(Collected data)

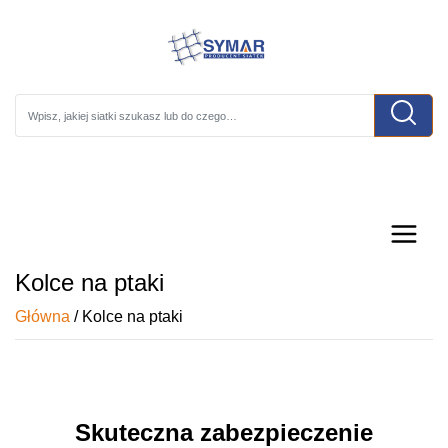
Wpisz, jakiej siatki szukasz l
Kolce na ptaki
Główna
/
Kolce na ptaki
Skuteczna zabezpieczenie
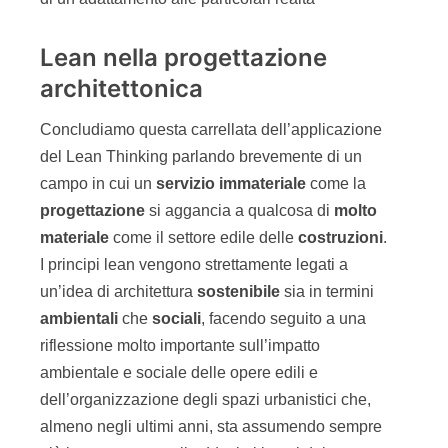
Lean nella progettazione
architettonica
Concludiamo questa carrellata dell’applicazione
del Lean Thinking parlando brevemente di un
campo in cui un
servizio immateriale
come la
progettazione
si aggancia a qualcosa di
molto
materiale
come il settore edile delle
costruzioni
.
I principi lean vengono strettamente legati a
un’idea di architettura
sostenibile
sia in termini
ambientali
che
sociali
, facendo seguito a una
riflessione molto importante sull’impatto
ambientale e sociale delle opere edili e
dell’organizzazione degli spazi urbanistici che,
almeno negli ultimi anni, sta assumendo sempre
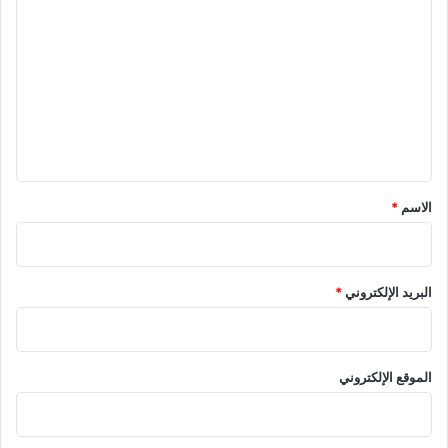
ل
ت
ع
ل
ي
ق
*
الاسم
*
البريد الإلكتروني
*
الموقع الإلكتروني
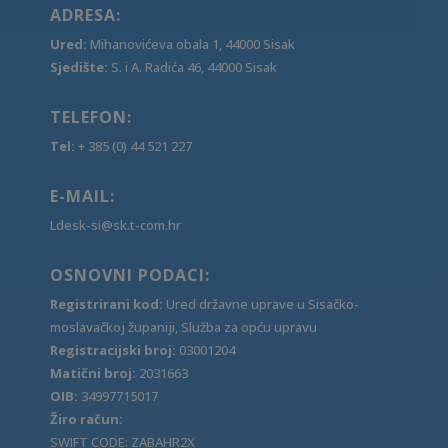
ADRESA:
Ured:
Mihanovićeva obala 1, 44000 Sisak
Sjedište:
S. i A. Radića 46, 44000 Sisak
TELEFON:
Tel:
+ 385 (0) 44 521 227
E-MAIL:
Ldesk-si@sk.t-com.hr
OSNOVNI PODACI:
Registrirani kod:
Ured državne uprave u Sisačko-
moslavačkoj županiji, Služba za opću upravu
Registracijski broj:
03001204
Matični broj:
2031663
OIB:
34997715017
Žiro račun:
SWIFT CODE: ZABAHR2X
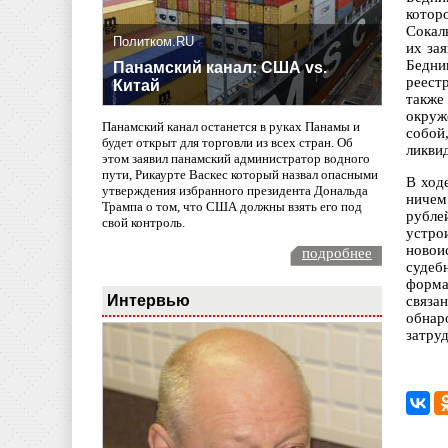
котор
Сокал
Политком.RU
их за
Бедни
Панамский канал: США vs.
реест
Китай
также
окруж
Панамский канал останется в руках Панамы и
собой
будет открыт для торговли из всех стран. Об
ликви
этом заявил панамский администратор водного
пути, Рикаурте Васкес который назвал опасными
В ход
утверждения избранного президента Дональда
ничем
Трампа о том, что США должны взять его под
рубле
свой контроль.
устро
новои
подробнее
судеб
форма
Интервью
связа
обнар
затру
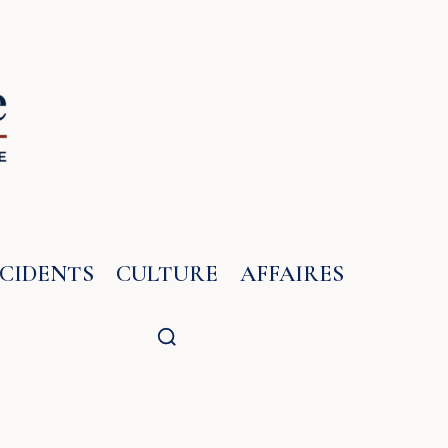
NCIDENTS
CULTURE
AFFAIRES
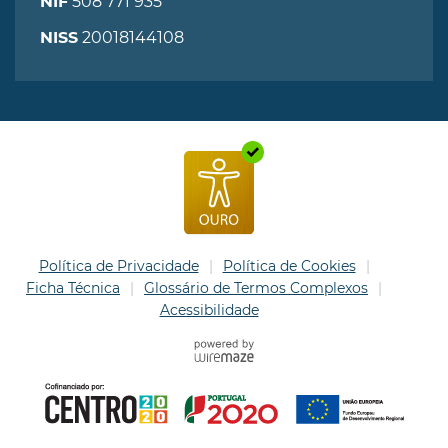
508 771 935
NIF
20018144108
NISS
Política de Privacidade
Política de Cookies
Ficha Técnica
Glossário de Termos Complexos
Acessibilidade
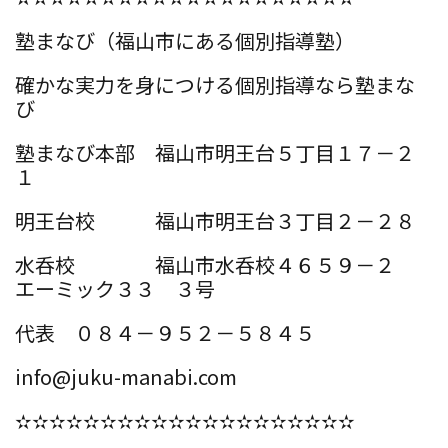
塾まなび（福山市にある個別指導塾）
確かな実力を身につける個別指導なら塾まな
び
塾まなび本部 福山市明王台５丁目１７－２
１
明王台校 福山市明王台３丁目２－２８
水呑校 福山市水呑校４６５９－２
エーミック３３ ３号
代表 ０８４－９５２－５８４５
info@juku-manabi.com
✫✫✫✫✫✫✫✫✫✫✫✫✫✫✫✫✫✫✫✫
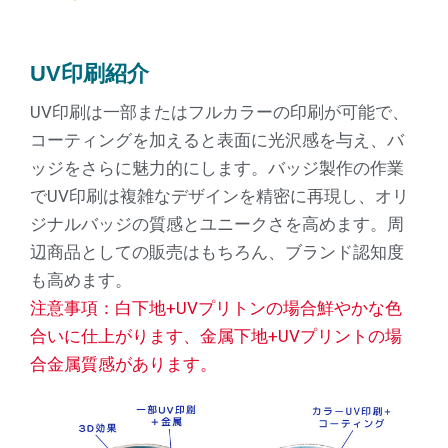
UV印刷紹介
UV印刷は一部またはフルカラーの印刷が可能で、
コーティングを加えると表面に光沢感を与え、バ
ッジをさらに魅力的にします。バッジ製作の作業
でUV印刷は複雑なデザインを精密に再現し、オリ
ジナルバッジの質感とユニークさを高めます。周
辺商品としての販売はもちろん、ブランド認知度
も高めます。
注意事項：白下地+UVプリトンの場合鮮やかな色
合いに仕上がります、金属下地+UVプリントの場
合金属質感があります。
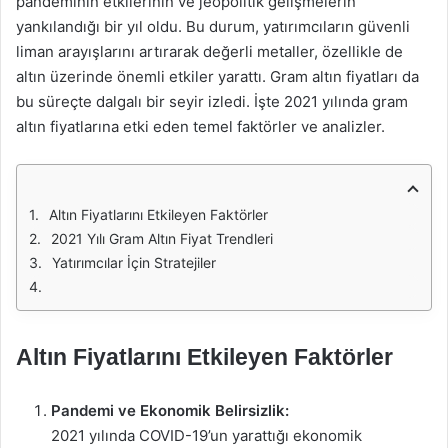
pandeminin etkilerinin ve jeopolitik gelişmelerin
yankılandığı bir yıl oldu. Bu durum, yatırımcıların güvenli
liman arayışlarını artırarak değerli metaller, özellikle de
altın üzerinde önemli etkiler yarattı. Gram altın fiyatları da
bu süreçte dalgalı bir seyir izledi. İşte 2021 yılında gram
altın fiyatlarına etki eden temel faktörler ve analizler.
Altın Fiyatlarını Etkileyen Faktörler
2021 Yılı Gram Altın Fiyat Trendleri
Yatırımcılar İçin Stratejiler
Altın Fiyatlarını Etkileyen Faktörler
Pandemi ve Ekonomik Belirsizlik:
2021 yılında COVID-19’un yarattığı ekonomik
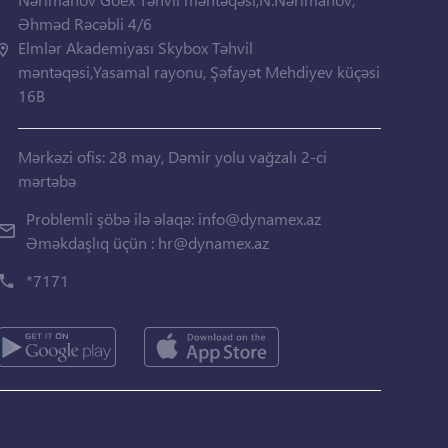
Əhməd Rəcəbli 4/6
Elmlər Akademiyası Skybox Təhvil
məntəqəsi,Yasamal rayonu, Şəfayət Mehdiyev küçəsi
16B
Mərkəzi ofis: 28 may, Dəmir yolu vağzalı 2-ci
mərtəbə
Problemli şöbə ilə əlaqə:
info@dynamex.az
Əməkdaşlıq üçün :
hr@dynamex.az
*7171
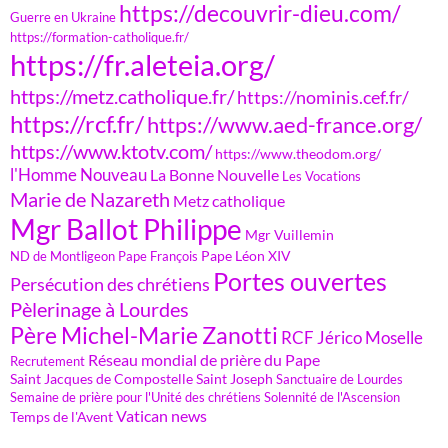
https://decouvrir-dieu.com/
Guerre en Ukraine
https://formation-catholique.fr/
https://fr.aleteia.org/
https://metz.catholique.fr/
https://nominis.cef.fr/
https://rcf.fr/
https://www.aed-france.org/
https://www.ktotv.com/
https://www.theodom.org/
l'Homme Nouveau
La Bonne Nouvelle
Les Vocations
Marie de Nazareth
Metz catholique
Mgr Ballot Philippe
Mgr Vuillemin
Pape Léon XIV
ND de Montligeon
Pape François
Portes ouvertes
Persécution des chrétiens
Pèlerinage à Lourdes
Père Michel-Marie Zanotti
RCF Jérico Moselle
Réseau mondial de prière du Pape
Recrutement
Saint Jacques de Compostelle
Saint Joseph
Sanctuaire de Lourdes
Semaine de prière pour l'Unité des chrétiens
Solennité de l'Ascension
Vatican news
Temps de l'Avent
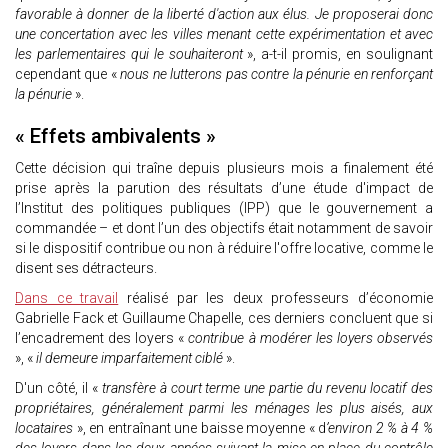
favorable à donner de la liberté d'action aux élus. Je proposerai donc
une concertation avec les villes menant cette expérimentation et avec
les parlementaires qui le souhaiteront
», a-t-il promis, en soulignant
cependant que «
nous ne lutterons pas contre la pénurie en renforçant
la pénurie
».
« Effets ambivalents »
Cette décision qui traîne depuis plusieurs mois a finalement été
prise après la parution des résultats d’une étude d'impact de
l’Institut des politiques publiques (IPP) que le gouvernement a
commandée – et dont l’un des objectifs était notamment de savoir
si le dispositif contribue ou non à réduire l'offre locative, comme le
disent ses détracteurs.
Dans ce travail
réalisé par les deux professeurs d’économie
Gabrielle Fack et Guillaume Chapelle, ces derniers concluent que si
l’encadrement des loyers «
contribue à modérer les loyers observés
», «
il demeure imparfaitement ciblé
».
D'un côté, il «
transfère à court terme une partie du revenu locatif des
propriétaires, généralement parmi les ménages les plus aisés, aux
locataires
», en entraînant une baisse moyenne « d
’environ 2 % à 4 %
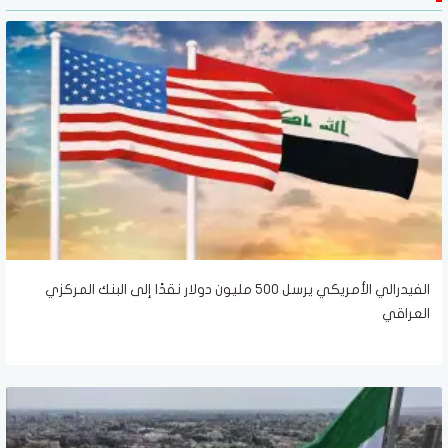
الفيدرالي الأمريكي يرسل 500 مليون دولار نقدًا إلى البنك المركزي
العراقي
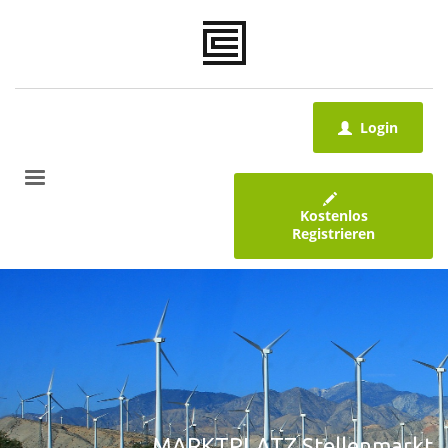
Login
Kostenlos
Registrieren
MARKTPLATZ Stellenmarkt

* _Job_:
Restate the data word for word, minus any images.

* _Task result_:
Wpisz, jakiej siatki szukasz l
Kolce na ptaki
Główna
/
Kolce na ptaki
Skuteczna zabezpieczenie
Lean nella progettazione
architettonica
Concludiamo questa carrellata dell’applicazione
del Lean Thinking parlando brevemente di un
campo in cui un
servizio immateriale
come la
progettazione
si aggancia a qualcosa di
molto
materiale
come il settore edile delle
costruzioni
.
I principi lean vengono strettamente legati a
un’idea di architettura
sostenibile
sia in termini
ambientali
che
sociali
, facendo seguito a una
riflessione molto importante sull’impatto
ambientale e sociale delle opere edili e
dell’organizzazione degli spazi urbanistici che,
almeno negli ultimi anni, sta assumendo sempre
ل
ت
ع
ل
ي
ق
*
الاسم
*
البريد الإلكتروني
*
الموقع الإلكتروني
ADRESA:
Ured:
Mihanovićeva obala 1, 44000 Sisak
Sjedište:
S. i A. Radića 46, 44000 Sisak
TELEFON:
Tel:
+ 385 (0) 44 521 227
E-MAIL:
Ldesk-si@sk.t-com.hr
OSNOVNI PODACI:
Registrirani kod:
Ured državne uprave u Sisačko-
moslavačkoj županiji, Služba za opću upravu
Registracijski broj:
03001204
Matični broj:
2031663
OIB:
34997715017
Žiro račun:
SWIFT CODE: ZABAHR2X
котор
Сокал
Политком.RU
их за
Бедни
Панамский канал: США vs.
реест
Китай
также
окруж
Панамский канал останется в руках Панамы и
собой
будет открыт для торговли из всех стран. Об
ликви
этом заявил панамский администратор водного
пути, Рикаурте Васкес который назвал опасными
В ход
утверждения избранного президента Дональда
ничем
Трампа о том, что США должны взять его под
рубле
свой контроль.
устро
новои
подробнее
судеб
форма
Интервью
связа
обнар
затру
NCIDENTS
CULTURE
AFFAIRES
508 771 935
NIF
20018144108
NISS
Política de Privacidade
Política de Cookies
Ficha Técnica
Glossário de Termos Complexos
Acessibilidade
塾まなび（福山市にある個別指導塾）
確かな実力を身につける個別指導なら塾まな
び
塾まなび本部 福山市明王台５丁目１７－２
１
明王台校 福山市明王台３丁目２－２８
水呑校 福山市水呑校４６５９－２
エーミック３３ ３号
代表 ０８４－９５２－５８４５
info@juku-manabi.com
✫✫✫✫✫✫✫✫✫✫✫✫✫✫✫✫✫✫✫✫
UV印刷紹介
UV印刷は一部またはフルカラーの印刷が可能で、
コーティングを加えると表面に光沢感を与え、バ
ッジをさらに魅力的にします。バッジ製作の作業
でUV印刷は複雑なデザインを精密に再現し、オリ
ジナルバッジの質感とユニークさを高めます。周
辺商品としての販売はもちろん、ブランド認知度
も高めます。
注意事項：白下地+UVプリトンの場合鮮やかな色
合いに仕上がります、金属下地+UVプリントの場
合金属質感があります。
pandeminin etkilerinin ve jeopolitik gelişmelerin
yankılandığı bir yıl oldu. Bu durum, yatırımcıların güvenli
liman arayışlarını artırarak değerli metaller, özellikle de
altın üzerinde önemli etkiler yarattı. Gram altın fiyatları da
bu süreçte dalgalı bir seyir izledi. İşte 2021 yılında gram
altın fiyatlarına etki eden temel faktörler ve analizler.
Altın Fiyatlarını Etkileyen Faktörler
2021 Yılı Gram Altın Fiyat Trendleri
Yatırımcılar İçin Stratejiler
Altın Fiyatlarını Etkileyen Faktörler
Pandemi ve Ekonomik Belirsizlik:
2021 yılında COVID-19’un yarattığı ekonomik
Əhməd Rəcəbli 4/6
Elmlər Akademiyası Skybox Təhvil
məntəqəsi,Yasamal rayonu, Şəfayət Mehdiyev küçəsi
16B
Mərkəzi ofis: 28 may, Dəmir yolu vağzalı 2-ci
mərtəbə
Problemli şöbə ilə əlaqə:
info@dynamex.az
Əməkdaşlıq üçün :
hr@dynamex.az
*7171
https://decouvrir-dieu.com/
Guerre en Ukraine
https://formation-catholique.fr/
https://fr.aleteia.org/
https://metz.catholique.fr/
https://nominis.cef.fr/
https://rcf.fr/
https://www.aed-france.org/
https://www.ktotv.com/
https://www.theodom.org/
l'Homme Nouveau
La Bonne Nouvelle
Les Vocations
Marie de Nazareth
Metz catholique
Mgr Ballot Philippe
Mgr Vuillemin
Pape Léon XIV
ND de Montligeon
Pape François
Portes ouvertes
Persécution des chrétiens
Pèlerinage à Lourdes
Père Michel-Marie Zanotti
RCF Jérico Moselle
Réseau mondial de prière du Pape
Recrutement
Saint Jacques de Compostelle
Saint Joseph
Sanctuaire de Lourdes
Semaine de prière pour l'Unité des chrétiens
Solennité de l'Ascension
Vatican news
Temps de l'Avent
favorable à donner de la liberté d'action aux élus. Je proposerai donc
une concertation avec les villes menant cette expérimentation et avec
les parlementaires qui le souhaiteront
», a-t-il promis, en soulignant
cependant que «
nous ne lutterons pas contre la pénurie en renforçant
la pénurie
».
« Effets ambivalents »
Cette décision qui traîne depuis plusieurs mois a finalement été
prise après la parution des résultats d’une étude d'impact de
l’Institut des politiques publiques (IPP) que le gouvernement a
commandée – et dont l’un des objectifs était notamment de savoir
si le dispositif contribue ou non à réduire l'offre locative, comme le
disent ses détracteurs.
Dans ce travail
réalisé par les deux professeurs d’économie
Gabrielle Fack et Guillaume Chapelle, ces derniers concluent que si
l’encadrement des loyers «
contribue à modérer les loyers observés
», «
il demeure imparfaitement ciblé
».
D'un côté, il «
transfère à court terme une partie du revenu locatif des
propriétaires, généralement parmi les ménages les plus aisés, aux
locataires
», en entraînant une baisse moyenne « d
’environ 2 % à 4 %
الفيدرالي الأمريكي يرسل 500 مليون دولار نقدًا إلى البنك المركزي
العراقي
Login
Kostenlos
Registrieren
MARKTPLATZ Stellenmarkt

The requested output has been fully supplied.